Diversification Opportunities for Lockheed Martin and EAST AFRICAN
-0.36 | Correlation Coefficient |
Very good diversification
The 3 months correlation between Lockheed and EAST is -0.36. Overlapping area represents the amount of risk that can be diversified away by holding Lockheed Martin and EAST AFRICAN BREWERIES in the same portfolio, assuming nothing else is changed. The correlation between historical prices or returns on EAST AFRICAN BREWERIES and Lockheed Martin is a relative statistical measure of the degree to which these equity instruments tend to move together. The correlation coefficient measures the extent to which returns on Lockheed Martin are associated (or correlated) with EAST AFRICAN. Values of the correlation coefficient range from -1 to +1, where. The correlation of zero (0) is possible when the price movement of EAST AFRICAN BREWERIES has no effect on the direction of Lockheed Martin i.e., Lockheed Martin and EAST AFRICAN go up and down completely randomly.
Pair Corralation between Lockheed Martin and EAST AFRICAN
Considering the 90-day investment horizon Lockheed Martin is expected to under-perform the EAST AFRICAN. But the stock apears to be less risky and, when comparing its historical volatility, Lockheed Martin is 1.3 times less risky than EAST AFRICAN. The stock trades about -0.2 of its potential returns per unit of risk. The EAST AFRICAN BREWERIES is currently generating about 0.09 of returns per unit of risk over similar time horizon. If you would invest 17,500 in EAST AFRICAN BREWERIES on August 28, 2024 and sell it today you would earn a total of 500.00 from holding EAST AFRICAN BREWERIES or generate 2.86% return on investment over 90 days.

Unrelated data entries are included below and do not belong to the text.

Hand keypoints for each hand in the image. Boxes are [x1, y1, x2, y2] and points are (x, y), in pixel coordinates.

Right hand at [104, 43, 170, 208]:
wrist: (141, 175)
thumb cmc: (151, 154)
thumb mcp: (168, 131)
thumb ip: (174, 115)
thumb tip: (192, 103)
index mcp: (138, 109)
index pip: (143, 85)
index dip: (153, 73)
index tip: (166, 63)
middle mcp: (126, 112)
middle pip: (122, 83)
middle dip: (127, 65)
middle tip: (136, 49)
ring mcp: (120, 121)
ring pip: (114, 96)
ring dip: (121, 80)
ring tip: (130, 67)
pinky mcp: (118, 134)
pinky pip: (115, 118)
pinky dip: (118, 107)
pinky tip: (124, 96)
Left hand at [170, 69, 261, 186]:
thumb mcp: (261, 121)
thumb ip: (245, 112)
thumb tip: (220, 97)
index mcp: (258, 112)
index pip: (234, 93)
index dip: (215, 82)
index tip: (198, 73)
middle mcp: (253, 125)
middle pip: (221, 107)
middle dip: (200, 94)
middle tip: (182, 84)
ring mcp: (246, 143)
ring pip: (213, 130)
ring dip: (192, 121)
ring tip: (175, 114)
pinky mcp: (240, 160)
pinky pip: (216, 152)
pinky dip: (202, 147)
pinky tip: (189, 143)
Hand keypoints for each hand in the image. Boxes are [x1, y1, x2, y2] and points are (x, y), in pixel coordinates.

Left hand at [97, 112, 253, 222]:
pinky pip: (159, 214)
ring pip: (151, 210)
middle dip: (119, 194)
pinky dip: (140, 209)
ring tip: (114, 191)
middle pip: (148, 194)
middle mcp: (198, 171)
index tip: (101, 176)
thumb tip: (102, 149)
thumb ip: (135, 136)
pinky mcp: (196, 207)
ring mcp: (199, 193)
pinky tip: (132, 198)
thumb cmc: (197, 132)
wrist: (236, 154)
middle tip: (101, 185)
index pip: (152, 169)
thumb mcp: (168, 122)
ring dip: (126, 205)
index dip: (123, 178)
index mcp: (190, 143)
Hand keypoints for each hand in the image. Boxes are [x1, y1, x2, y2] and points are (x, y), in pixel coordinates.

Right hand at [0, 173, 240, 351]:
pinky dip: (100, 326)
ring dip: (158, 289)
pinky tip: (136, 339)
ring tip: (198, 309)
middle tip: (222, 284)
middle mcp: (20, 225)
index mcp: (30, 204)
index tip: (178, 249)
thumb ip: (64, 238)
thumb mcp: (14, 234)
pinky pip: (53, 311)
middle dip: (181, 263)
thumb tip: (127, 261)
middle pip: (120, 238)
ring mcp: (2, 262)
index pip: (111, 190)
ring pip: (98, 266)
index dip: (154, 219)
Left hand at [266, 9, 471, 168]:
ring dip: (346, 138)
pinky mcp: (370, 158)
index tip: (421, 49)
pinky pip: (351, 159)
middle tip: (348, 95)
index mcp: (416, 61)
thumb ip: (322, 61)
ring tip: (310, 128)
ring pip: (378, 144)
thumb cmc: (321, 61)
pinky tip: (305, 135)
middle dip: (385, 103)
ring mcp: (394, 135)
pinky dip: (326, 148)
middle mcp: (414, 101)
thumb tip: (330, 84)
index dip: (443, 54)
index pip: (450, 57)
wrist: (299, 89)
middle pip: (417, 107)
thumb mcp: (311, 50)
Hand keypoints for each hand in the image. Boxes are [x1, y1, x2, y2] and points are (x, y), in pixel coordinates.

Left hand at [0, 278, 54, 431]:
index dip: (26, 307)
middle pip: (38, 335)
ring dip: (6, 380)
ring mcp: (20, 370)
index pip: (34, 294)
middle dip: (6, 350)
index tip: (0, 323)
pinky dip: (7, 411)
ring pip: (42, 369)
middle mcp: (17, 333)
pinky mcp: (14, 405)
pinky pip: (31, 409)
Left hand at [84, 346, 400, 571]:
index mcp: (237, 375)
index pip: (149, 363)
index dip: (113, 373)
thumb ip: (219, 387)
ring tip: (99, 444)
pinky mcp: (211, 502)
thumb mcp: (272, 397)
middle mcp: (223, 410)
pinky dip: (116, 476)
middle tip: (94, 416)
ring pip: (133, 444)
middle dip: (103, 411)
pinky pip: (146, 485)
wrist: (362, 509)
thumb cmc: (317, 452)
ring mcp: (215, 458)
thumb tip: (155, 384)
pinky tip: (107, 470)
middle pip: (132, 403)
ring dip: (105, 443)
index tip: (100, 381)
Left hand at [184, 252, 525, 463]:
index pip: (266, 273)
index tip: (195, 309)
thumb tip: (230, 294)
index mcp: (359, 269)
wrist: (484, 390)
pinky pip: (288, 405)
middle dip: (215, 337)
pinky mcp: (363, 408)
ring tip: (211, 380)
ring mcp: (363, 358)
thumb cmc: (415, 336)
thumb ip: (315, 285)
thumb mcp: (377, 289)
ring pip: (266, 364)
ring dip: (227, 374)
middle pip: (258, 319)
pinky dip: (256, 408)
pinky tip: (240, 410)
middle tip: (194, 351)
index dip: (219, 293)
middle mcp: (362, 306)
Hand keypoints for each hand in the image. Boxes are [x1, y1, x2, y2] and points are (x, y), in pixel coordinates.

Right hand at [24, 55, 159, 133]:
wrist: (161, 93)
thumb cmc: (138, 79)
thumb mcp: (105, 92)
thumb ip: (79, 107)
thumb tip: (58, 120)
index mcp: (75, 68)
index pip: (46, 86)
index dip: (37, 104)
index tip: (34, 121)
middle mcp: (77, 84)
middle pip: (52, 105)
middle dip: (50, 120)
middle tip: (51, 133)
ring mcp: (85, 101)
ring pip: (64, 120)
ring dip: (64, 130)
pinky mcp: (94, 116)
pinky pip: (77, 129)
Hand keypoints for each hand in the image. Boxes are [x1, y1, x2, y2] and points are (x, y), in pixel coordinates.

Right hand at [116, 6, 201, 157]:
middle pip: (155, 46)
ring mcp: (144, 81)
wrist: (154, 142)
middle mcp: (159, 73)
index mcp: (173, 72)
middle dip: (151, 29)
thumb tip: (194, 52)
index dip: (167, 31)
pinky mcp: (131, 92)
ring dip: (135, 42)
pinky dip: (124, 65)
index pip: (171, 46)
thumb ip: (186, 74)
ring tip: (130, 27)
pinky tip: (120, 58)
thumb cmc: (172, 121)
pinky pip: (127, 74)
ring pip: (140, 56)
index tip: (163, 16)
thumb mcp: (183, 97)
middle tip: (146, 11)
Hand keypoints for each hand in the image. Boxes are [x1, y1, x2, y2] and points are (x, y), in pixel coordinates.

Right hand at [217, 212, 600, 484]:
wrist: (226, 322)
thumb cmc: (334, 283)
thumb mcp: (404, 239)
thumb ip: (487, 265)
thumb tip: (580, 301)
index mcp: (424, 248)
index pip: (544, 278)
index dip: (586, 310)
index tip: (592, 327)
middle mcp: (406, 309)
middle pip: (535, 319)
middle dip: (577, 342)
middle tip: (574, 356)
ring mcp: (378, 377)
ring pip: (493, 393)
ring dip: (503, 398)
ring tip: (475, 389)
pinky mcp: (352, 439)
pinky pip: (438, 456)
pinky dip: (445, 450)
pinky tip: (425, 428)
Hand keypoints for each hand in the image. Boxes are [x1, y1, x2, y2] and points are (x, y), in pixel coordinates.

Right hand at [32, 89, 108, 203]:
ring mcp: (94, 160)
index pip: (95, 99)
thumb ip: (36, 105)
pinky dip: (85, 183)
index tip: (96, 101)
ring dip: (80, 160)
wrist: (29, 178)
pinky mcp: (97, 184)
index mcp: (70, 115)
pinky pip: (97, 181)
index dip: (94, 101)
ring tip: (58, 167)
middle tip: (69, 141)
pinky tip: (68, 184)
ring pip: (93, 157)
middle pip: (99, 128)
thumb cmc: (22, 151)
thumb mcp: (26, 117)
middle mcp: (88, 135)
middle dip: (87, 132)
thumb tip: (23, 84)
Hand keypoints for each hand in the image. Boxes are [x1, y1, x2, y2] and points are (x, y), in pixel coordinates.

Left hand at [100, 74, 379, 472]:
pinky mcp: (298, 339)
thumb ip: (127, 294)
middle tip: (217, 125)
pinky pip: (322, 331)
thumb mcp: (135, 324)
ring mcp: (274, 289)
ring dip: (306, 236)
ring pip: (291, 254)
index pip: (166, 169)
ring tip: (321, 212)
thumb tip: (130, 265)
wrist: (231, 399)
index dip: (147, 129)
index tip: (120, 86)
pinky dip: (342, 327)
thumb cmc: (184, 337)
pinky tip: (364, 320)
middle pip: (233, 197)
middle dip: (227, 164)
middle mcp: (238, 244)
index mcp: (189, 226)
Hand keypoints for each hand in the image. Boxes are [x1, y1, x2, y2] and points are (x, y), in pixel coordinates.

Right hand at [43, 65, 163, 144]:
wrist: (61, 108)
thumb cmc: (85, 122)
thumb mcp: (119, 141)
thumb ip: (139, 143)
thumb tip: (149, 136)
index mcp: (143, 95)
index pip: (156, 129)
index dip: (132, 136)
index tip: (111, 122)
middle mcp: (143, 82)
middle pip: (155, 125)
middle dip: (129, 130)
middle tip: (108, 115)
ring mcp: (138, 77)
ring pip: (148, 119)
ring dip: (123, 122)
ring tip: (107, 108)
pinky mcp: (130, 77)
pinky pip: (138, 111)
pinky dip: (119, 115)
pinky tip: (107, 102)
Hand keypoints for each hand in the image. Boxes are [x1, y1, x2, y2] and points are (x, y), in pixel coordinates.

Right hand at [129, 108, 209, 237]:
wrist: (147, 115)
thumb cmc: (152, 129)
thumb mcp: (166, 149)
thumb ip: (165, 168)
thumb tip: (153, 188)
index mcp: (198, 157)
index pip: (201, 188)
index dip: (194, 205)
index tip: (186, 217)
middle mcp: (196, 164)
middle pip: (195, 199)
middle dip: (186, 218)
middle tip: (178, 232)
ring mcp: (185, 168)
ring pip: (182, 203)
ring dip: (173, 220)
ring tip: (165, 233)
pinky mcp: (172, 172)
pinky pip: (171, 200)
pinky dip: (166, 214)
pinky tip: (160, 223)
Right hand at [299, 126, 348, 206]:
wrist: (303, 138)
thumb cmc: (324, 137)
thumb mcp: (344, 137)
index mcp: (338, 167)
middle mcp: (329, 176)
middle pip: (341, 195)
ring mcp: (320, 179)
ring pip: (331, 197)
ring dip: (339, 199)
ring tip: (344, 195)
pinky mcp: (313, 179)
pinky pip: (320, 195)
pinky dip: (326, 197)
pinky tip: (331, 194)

Time Period | 3 Months [change] |
Direction | Moves Against |
Strength | Insignificant |
Accuracy | 95.24% |
Values | Daily Returns |
Lockheed Martin vs. EAST AFRICAN BREWERIES
Performance |
Timeline |
Lockheed Martin |
EAST AFRICAN BREWERIES |
Lockheed Martin and EAST AFRICAN Volatility Contrast
Predicted Return Density |
Returns |
Pair Trading with Lockheed Martin and EAST AFRICAN
The main advantage of trading using opposite Lockheed Martin and EAST AFRICAN positions is that it hedges away some unsystematic risk. Because of two separate transactions, even if Lockheed Martin position performs unexpectedly, EAST AFRICAN can make up some of the losses. Pair trading also minimizes risk from directional movements in the market. For example, if an entire industry or sector drops because of unexpected headlines, the short position in EAST AFRICAN will offset losses from the drop in EAST AFRICAN's long position.Lockheed Martin vs. Northrop Grumman | Lockheed Martin vs. General Dynamics | Lockheed Martin vs. L3Harris Technologies | Lockheed Martin vs. The Boeing |
Check out your portfolio center.Note that this page's information should be used as a complementary analysis to find the right mix of equity instruments to add to your existing portfolios or create a brand new portfolio. You can also try the Bollinger Bands module to use Bollinger Bands indicator to analyze target price for a given investing horizon.